I come in peace. As Brian mentioned last week, I’m going to be guesting on his blog for the next few days. For those of you who don’t know me—which I imagine is most of you—I am a sociologist; I teach at Duke University both in my home department and the Kenan Institute for Ethics; and for the past nine years or so I’ve been a blogger at Crooked Timber. Initially, I was tempted to treat this gig in the way that people tend to treat philosophers they meet in bars—viz, aggressively tell you all what my philosophy is, perhaps make a truly original joke that comes with fries, or maybe sketch out my own interpretation of two-dimensionalism. (The latter is typical of certain sorts of bars only.) On mature reflection I decided against these options, promising though they were. Instead, I’ll mostly be telling you about some analysis I’ve done of the PGR. The data I’ll be relying on come partly from information available on the PGR website itself, and partly from rater-anonymized versions of the 2004 and 2006 waves provided to me by Professor Leiter. I presented some of this material last month at a panel at the Central APA meetings, and I have also presented it to various Sociology and (once or twice) Philosophy departments in the recent past. In my posts here I’ll begin by focusing on some of the questions that Philosophers tend to have about the data, but I also hope to get to some of the reasons for why the PGR is an interesting entity in comparison to many other efforts to rank departments or other entities in academia, and why ranking has become so common in recent years.

So, first common question. Every department in the survey is ranked based on its mean overall reputational score. What sort of variability is there around those means?
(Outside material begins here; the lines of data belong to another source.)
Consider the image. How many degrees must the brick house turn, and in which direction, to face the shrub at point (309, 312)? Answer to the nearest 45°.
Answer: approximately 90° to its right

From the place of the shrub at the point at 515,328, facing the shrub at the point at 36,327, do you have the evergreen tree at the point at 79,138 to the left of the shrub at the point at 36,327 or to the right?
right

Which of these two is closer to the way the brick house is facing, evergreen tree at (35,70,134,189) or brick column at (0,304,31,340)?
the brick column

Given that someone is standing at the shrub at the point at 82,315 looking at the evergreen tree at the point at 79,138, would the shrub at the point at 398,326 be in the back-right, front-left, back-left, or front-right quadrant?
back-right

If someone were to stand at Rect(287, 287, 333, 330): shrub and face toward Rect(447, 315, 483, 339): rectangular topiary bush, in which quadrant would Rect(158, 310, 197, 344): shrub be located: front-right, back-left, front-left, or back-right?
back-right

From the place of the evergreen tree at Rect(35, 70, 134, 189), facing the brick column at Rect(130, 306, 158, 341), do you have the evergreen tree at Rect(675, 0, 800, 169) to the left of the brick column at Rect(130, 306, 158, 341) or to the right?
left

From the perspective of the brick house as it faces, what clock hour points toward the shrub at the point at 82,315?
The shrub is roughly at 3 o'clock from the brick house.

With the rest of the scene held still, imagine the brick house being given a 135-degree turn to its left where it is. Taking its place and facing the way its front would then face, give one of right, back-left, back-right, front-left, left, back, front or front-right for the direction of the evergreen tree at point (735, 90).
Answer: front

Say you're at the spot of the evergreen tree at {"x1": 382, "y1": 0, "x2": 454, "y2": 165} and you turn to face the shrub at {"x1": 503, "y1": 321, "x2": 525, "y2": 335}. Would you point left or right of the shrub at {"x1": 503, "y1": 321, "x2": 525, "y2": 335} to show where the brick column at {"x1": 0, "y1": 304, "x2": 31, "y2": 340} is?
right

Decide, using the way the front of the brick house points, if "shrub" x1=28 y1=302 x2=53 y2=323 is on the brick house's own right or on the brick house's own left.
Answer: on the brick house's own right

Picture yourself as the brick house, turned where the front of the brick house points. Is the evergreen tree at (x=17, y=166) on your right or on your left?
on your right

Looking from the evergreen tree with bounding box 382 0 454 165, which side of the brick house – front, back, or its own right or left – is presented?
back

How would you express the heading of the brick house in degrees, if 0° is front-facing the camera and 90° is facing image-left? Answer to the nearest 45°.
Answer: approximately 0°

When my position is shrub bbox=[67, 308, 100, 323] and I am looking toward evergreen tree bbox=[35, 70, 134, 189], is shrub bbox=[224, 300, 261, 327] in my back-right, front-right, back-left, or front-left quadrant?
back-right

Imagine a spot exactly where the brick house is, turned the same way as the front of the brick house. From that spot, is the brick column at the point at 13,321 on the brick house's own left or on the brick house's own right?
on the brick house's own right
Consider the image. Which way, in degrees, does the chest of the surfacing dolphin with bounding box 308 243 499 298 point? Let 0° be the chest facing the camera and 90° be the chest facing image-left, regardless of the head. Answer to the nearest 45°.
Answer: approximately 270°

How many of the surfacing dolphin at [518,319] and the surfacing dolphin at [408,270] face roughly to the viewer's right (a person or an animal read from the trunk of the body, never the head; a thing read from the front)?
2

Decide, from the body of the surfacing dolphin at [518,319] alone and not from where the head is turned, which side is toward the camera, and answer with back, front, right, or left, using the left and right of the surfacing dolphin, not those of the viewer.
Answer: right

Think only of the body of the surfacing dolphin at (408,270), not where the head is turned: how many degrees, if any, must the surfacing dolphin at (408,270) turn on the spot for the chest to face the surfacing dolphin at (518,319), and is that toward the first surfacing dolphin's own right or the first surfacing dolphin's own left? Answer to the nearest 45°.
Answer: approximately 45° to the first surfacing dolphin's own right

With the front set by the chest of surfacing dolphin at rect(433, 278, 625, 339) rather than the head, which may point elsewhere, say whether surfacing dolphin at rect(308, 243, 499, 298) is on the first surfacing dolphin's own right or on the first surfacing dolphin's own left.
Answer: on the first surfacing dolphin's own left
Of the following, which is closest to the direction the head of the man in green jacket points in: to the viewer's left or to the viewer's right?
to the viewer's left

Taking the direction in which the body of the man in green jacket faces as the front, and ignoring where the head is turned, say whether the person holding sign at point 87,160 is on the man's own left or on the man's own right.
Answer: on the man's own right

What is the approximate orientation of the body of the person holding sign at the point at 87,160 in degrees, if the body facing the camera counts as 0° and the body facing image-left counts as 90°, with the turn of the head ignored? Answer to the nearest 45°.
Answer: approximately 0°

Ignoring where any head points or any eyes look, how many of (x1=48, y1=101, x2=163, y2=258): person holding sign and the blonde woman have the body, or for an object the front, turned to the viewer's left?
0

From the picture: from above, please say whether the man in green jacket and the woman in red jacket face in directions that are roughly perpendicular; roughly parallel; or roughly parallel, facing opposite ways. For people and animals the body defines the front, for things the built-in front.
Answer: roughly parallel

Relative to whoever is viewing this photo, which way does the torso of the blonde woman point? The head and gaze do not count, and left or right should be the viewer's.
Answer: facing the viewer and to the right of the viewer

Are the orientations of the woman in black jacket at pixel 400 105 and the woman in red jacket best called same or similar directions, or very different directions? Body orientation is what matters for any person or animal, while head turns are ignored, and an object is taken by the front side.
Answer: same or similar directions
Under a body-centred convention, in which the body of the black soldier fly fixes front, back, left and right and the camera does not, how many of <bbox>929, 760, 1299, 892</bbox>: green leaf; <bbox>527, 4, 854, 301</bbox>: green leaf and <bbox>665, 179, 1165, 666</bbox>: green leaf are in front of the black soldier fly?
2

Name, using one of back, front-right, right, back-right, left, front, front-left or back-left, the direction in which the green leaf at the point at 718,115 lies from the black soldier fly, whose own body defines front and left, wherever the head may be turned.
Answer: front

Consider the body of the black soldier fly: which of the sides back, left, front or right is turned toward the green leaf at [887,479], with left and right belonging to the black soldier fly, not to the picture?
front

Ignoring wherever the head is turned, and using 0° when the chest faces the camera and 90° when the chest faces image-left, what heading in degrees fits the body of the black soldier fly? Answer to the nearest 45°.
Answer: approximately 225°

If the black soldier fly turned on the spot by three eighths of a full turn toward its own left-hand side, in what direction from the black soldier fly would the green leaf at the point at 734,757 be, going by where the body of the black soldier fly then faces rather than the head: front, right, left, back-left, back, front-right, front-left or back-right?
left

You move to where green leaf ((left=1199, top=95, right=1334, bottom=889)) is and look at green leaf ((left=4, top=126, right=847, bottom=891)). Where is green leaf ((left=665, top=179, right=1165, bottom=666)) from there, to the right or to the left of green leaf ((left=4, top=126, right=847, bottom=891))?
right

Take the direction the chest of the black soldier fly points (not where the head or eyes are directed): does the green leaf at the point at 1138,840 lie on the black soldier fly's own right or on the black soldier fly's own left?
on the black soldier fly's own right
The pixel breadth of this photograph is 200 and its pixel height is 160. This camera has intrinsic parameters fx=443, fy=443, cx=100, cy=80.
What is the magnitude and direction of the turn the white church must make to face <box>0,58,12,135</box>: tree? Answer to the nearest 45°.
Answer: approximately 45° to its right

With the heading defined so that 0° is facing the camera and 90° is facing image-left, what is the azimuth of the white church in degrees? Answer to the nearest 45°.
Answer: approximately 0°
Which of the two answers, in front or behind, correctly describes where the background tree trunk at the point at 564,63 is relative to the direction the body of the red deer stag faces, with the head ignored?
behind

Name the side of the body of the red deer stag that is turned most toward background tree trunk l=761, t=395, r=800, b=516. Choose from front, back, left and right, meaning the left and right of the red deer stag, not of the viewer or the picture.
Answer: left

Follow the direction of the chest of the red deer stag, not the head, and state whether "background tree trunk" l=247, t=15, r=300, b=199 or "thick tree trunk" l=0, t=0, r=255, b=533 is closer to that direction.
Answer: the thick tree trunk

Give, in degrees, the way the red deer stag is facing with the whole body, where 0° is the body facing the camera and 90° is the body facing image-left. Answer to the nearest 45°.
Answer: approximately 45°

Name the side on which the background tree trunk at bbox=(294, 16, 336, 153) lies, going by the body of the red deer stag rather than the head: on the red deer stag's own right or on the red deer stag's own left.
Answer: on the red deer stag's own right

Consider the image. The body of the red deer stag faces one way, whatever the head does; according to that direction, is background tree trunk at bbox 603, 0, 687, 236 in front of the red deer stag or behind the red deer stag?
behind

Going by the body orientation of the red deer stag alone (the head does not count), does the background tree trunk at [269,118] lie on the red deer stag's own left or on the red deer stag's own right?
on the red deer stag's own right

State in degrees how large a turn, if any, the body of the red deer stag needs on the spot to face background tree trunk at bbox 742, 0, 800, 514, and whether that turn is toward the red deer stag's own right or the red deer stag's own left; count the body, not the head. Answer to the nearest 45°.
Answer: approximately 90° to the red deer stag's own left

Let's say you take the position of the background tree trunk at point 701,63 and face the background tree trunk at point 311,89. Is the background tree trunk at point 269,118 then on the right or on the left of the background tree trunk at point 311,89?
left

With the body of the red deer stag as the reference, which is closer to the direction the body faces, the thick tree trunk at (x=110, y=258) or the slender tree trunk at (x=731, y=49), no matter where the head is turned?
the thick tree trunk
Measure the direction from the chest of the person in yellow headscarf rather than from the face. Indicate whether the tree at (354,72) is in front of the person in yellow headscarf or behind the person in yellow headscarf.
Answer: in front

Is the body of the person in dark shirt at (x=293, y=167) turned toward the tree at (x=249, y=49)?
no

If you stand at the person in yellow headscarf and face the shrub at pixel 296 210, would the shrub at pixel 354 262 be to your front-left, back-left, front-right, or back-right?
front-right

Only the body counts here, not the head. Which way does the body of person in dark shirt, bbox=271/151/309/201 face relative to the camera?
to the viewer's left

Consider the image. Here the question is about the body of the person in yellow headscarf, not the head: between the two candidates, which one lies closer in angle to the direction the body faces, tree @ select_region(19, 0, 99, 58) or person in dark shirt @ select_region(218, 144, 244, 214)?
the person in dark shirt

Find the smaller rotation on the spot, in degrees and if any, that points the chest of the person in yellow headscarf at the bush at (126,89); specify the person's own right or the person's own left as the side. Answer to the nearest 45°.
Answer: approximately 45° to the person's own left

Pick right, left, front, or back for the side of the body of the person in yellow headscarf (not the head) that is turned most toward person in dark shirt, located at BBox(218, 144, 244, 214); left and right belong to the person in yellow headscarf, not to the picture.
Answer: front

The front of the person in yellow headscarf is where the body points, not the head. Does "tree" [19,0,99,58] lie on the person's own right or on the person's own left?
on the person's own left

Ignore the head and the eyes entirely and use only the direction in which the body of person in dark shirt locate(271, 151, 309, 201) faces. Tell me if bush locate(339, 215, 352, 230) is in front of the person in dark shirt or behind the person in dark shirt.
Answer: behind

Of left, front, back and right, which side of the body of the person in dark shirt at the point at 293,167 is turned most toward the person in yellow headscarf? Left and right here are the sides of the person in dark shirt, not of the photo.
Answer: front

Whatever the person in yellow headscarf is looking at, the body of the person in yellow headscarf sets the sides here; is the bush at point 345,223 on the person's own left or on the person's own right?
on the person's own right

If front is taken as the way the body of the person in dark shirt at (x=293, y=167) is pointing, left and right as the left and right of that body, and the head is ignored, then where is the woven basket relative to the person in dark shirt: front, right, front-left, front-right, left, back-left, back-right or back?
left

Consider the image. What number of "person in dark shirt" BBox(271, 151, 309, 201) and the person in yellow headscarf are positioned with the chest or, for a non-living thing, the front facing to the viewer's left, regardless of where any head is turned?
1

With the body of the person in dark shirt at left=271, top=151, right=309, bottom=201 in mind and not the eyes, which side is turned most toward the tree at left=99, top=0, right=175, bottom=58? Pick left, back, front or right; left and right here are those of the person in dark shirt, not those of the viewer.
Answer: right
Here’s a figure showing the top 25 departments as they stood in 2006. For each department, the dot shows the mean score and the line on either side of it is the range of a 95% bootstrapped confidence interval. This is constructed by resampling from the distribution of ratings awarded to each department.

(You can get a PNG or PDF of this figure.)

Roughly speaking, the wider the interval the more disagreement there is in the data about a department’s reputation. These intervals aren’t necessarily symmetric around the means because there may be more disagreement in one direction than the other. E.g., there might be strong consensus about a department’s lower bound (everyone agrees it’s in the Top 10) but disagreement about its upper bound. Looking up and down the rows, the degree to which intervals overlap gives us a decent sense of the daylight that does or doesn’t exist between departments. It seems fairly clear the collective judgment of respondents sorts deparmental reputations into bands—the top three, the next three or four, a group of departments in or around the top ten, and so on.

We can do this for all 99 departments surveyed in 2006, too, which makes for a rather tall figure.


As you can see, reputations come in chunks or bands. In many cases a 0.1 point difference in score is probably not all that meaningful.

I’ll say a bit more tomorrow about variance and stability in the overall rankings.